More traditional companies are catching on and offering freelance-like project opportunities to their own employees, says Meister. For example, both IT giant Cisco and financial services firm MasterCard are testing so-called “internal mobility platforms” that allow employees to cherry-pick projects to fill specific gaps for the company rather than staying in a more structured role, says Meister. Instead of continuing in one department under a single supervisor, workers are encouraged to choose their next projects based on their skills, or skills they want to develop, which can mean working in a different part of the company. She says it’s working, although they’ve yet to study return on investment of the effort.

Michael Stull, a senior vice president at Manpower Group, a global human resource consulting firm in the US state of Wisconsin, says more firms are demanding similar setups.

Our professionals can influence our identities – so what happens to that in a micro-job life?

 

For companies, the payoff for experimenting with internal project-based opportunities means workers are less likely to jump from one company to the next, says futurist Jacob Morgan, author of The Employee Experience Advantage, based in the US state of California. Micro-jobs can inspire a sense of entrepreneurial spirit and autonomy within a company, he explains, which in turn might keep us from job-hopping to the competition.

Forging a career path

Choosing where and how you work seems fun, right? But when it comes to forging a long-term career, there are drawbacks to creating a portfolio of work, say experts.

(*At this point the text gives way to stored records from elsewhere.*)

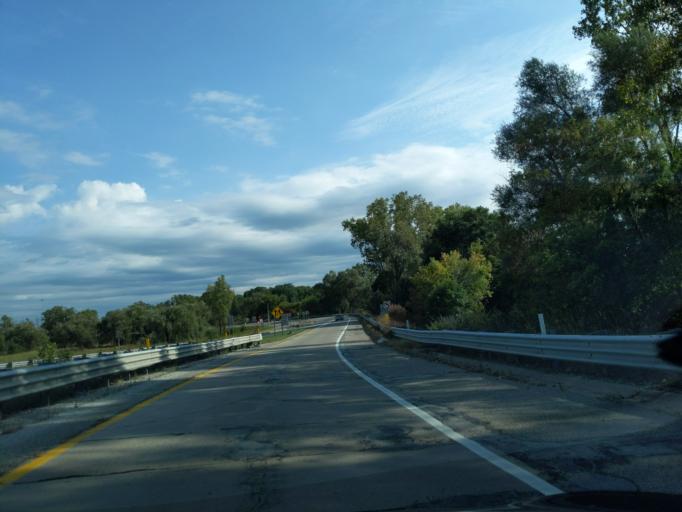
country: US
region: Michigan
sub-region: Ingham County
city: East Lansing
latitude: 42.7231
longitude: -84.5096
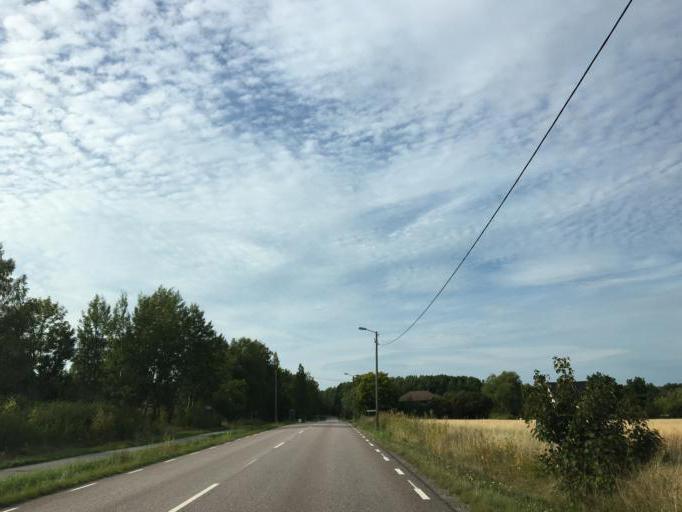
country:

If you constantly hop from one project to the next, the change can be jarring and leave you without a clear path to benchmark success. With fewer promotions and changes to job titles, it can be more difficult to feel like you’re succeeding even if you’re regularly completing projects, says career coach Michel. What’s more, our identity is often wrapped up in the type of work we do, which doesn’t really fit the micro-job collecting life.

And, of course, even though some companies are experimenting, steering past a traditional mentality on what constitutes professional growth can take years to change.

“The biggest barrier to adapting,” says Meister, “is mindset.”